[Task objective]
Return the entries below verbatim, from their first line up to and including the line that contains "made in Jerman".

(Source data)
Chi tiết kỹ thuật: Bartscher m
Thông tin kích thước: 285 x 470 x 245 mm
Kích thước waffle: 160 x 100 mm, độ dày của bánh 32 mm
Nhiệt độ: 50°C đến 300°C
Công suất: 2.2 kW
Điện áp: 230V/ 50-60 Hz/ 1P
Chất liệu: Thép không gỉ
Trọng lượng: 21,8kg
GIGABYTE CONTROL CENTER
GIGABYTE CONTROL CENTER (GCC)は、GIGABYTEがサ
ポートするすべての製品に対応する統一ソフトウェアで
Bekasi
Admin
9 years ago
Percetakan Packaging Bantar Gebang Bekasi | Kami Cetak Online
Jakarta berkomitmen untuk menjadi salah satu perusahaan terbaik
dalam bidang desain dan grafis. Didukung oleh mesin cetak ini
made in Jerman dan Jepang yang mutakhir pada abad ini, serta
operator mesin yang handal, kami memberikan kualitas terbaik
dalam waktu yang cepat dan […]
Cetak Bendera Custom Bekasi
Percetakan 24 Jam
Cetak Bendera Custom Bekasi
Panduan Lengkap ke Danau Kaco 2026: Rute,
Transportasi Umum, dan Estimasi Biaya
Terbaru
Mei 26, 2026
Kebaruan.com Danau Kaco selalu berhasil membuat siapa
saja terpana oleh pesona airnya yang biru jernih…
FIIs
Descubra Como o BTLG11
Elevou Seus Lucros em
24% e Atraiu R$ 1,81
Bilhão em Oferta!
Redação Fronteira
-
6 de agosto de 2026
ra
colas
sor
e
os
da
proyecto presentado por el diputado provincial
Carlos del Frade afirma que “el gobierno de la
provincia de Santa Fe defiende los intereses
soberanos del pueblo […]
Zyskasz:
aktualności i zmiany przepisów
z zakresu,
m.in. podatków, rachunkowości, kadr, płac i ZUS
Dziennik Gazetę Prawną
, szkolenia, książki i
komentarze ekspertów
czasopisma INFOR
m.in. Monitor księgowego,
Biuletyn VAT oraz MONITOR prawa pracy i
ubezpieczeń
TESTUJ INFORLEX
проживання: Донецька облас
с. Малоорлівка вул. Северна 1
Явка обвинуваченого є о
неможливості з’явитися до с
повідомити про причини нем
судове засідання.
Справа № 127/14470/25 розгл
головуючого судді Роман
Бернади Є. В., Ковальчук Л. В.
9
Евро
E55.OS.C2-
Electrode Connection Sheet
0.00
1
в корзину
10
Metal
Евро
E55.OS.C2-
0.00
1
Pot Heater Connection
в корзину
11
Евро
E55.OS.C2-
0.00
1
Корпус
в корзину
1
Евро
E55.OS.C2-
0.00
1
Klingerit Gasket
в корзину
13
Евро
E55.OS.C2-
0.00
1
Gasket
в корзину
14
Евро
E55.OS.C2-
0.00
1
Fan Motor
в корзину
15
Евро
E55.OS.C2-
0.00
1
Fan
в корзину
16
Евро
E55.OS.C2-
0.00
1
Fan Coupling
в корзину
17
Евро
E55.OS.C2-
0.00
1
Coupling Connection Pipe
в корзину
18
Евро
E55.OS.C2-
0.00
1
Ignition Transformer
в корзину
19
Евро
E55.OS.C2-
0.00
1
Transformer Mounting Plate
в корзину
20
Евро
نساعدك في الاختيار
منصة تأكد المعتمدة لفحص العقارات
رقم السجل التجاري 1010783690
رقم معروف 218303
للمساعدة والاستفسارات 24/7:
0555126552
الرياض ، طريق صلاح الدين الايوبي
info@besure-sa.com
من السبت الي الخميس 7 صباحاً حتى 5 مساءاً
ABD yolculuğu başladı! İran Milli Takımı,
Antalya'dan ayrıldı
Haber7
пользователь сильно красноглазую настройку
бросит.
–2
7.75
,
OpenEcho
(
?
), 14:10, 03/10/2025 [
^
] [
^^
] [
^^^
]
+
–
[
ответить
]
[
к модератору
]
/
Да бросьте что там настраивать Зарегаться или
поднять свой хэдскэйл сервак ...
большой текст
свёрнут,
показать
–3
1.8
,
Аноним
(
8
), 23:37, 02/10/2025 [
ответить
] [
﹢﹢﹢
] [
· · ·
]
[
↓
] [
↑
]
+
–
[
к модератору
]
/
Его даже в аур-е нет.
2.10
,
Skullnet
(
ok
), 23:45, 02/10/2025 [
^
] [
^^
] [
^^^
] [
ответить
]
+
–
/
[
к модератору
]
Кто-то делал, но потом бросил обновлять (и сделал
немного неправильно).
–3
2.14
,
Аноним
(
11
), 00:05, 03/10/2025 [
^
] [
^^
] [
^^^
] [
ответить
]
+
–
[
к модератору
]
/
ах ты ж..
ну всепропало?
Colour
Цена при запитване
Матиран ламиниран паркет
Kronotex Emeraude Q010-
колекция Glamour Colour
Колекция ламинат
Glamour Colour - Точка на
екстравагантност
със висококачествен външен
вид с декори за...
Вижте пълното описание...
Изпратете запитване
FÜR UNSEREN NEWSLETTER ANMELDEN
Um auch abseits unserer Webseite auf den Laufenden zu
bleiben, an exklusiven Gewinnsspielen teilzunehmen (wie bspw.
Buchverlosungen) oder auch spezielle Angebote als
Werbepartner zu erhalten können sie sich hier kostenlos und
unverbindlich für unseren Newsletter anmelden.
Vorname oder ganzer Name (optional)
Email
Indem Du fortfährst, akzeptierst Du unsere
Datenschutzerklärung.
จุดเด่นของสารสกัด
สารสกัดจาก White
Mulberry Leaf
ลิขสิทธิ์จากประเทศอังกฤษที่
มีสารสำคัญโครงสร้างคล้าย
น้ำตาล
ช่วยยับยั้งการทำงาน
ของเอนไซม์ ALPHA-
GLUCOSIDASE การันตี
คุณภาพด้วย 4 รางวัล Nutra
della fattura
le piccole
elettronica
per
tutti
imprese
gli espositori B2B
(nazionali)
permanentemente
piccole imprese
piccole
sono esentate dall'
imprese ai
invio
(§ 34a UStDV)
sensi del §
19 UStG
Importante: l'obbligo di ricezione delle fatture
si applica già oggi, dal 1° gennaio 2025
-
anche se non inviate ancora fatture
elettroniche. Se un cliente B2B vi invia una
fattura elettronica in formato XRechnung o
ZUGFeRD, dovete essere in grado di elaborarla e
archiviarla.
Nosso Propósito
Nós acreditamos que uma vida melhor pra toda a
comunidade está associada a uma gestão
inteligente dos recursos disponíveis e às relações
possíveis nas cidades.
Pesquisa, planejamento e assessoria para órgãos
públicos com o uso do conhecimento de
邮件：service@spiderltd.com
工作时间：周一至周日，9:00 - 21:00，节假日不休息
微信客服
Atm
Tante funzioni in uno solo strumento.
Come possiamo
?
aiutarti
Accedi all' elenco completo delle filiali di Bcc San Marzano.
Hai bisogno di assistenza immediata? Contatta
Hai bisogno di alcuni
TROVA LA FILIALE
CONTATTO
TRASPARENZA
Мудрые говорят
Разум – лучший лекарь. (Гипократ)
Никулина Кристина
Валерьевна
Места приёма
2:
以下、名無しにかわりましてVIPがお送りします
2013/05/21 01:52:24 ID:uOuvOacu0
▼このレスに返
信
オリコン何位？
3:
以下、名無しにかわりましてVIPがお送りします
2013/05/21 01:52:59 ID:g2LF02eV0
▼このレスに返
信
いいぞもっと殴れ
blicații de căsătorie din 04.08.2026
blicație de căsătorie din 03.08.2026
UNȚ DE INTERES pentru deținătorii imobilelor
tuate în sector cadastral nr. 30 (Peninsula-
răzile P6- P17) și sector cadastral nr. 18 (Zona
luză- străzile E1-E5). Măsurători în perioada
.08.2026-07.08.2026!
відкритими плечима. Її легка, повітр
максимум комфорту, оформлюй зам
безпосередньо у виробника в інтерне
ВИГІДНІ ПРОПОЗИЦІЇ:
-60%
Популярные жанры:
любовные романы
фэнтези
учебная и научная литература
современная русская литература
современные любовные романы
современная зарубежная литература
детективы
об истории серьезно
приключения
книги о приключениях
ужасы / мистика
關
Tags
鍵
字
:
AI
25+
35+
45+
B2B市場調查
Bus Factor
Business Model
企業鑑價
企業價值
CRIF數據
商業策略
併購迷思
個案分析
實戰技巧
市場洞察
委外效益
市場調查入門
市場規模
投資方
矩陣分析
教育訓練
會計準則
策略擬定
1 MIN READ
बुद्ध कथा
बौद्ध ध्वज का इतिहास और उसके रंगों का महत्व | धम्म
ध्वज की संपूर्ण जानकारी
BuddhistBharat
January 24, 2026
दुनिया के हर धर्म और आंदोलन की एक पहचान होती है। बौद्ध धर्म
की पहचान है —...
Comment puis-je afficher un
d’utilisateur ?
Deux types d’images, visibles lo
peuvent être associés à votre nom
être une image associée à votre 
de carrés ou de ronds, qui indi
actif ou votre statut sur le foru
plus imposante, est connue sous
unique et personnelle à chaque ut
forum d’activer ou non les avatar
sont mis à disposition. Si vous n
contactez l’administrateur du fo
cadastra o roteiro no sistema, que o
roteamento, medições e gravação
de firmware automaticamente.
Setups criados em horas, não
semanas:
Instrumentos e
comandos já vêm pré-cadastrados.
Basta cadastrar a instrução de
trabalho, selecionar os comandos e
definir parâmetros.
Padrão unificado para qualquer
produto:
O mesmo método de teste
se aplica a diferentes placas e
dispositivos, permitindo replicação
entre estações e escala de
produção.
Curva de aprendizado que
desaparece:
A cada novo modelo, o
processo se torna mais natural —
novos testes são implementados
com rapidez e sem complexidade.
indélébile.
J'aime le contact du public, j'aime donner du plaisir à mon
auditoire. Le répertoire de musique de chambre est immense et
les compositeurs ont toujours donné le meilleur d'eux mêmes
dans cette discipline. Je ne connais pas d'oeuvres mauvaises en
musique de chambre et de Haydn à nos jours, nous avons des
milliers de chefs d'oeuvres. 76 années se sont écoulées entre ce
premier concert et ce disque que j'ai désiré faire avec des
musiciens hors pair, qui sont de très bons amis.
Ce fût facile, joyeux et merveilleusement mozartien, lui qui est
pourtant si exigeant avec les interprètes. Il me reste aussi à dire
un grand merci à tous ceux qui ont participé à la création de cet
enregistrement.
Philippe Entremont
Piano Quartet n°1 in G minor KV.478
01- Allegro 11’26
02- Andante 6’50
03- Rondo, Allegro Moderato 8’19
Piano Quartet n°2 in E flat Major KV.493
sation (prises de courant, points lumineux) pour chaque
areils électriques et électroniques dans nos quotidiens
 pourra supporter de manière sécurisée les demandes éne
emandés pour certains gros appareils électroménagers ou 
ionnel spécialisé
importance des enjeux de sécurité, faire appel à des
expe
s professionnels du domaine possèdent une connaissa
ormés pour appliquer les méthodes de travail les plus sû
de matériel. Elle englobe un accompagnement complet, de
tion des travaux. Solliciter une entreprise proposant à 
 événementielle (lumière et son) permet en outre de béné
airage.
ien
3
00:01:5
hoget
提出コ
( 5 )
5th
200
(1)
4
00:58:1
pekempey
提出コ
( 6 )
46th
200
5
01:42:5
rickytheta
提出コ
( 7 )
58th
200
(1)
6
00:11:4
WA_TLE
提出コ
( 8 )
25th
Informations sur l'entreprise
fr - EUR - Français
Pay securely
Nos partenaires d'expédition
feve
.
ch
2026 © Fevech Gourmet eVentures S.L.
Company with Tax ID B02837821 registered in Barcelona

[Task response]
Chi tiết kỹ thuật: Bartscher m
Thông tin kích thước: 285 x 470 x 245 mm
Kích thước waffle: 160 x 100 mm, độ dày của bánh 32 mm
Nhiệt độ: 50°C đến 300°C
Công suất: 2.2 kW
Điện áp: 230V/ 50-60 Hz/ 1P
Chất liệu: Thép không gỉ
Trọng lượng: 21,8kg
GIGABYTE CONTROL CENTER
GIGABYTE CONTROL CENTER (GCC)は、GIGABYTEがサ
ポートするすべての製品に対応する統一ソフトウェアで
Bekasi
Admin
9 years ago
Percetakan Packaging Bantar Gebang Bekasi | Kami Cetak Online
Jakarta berkomitmen untuk menjadi salah satu perusahaan terbaik
dalam bidang desain dan grafis. Didukung oleh mesin cetak ini
made in Jerman dan Jepang yang mutakhir pada abad ini, serta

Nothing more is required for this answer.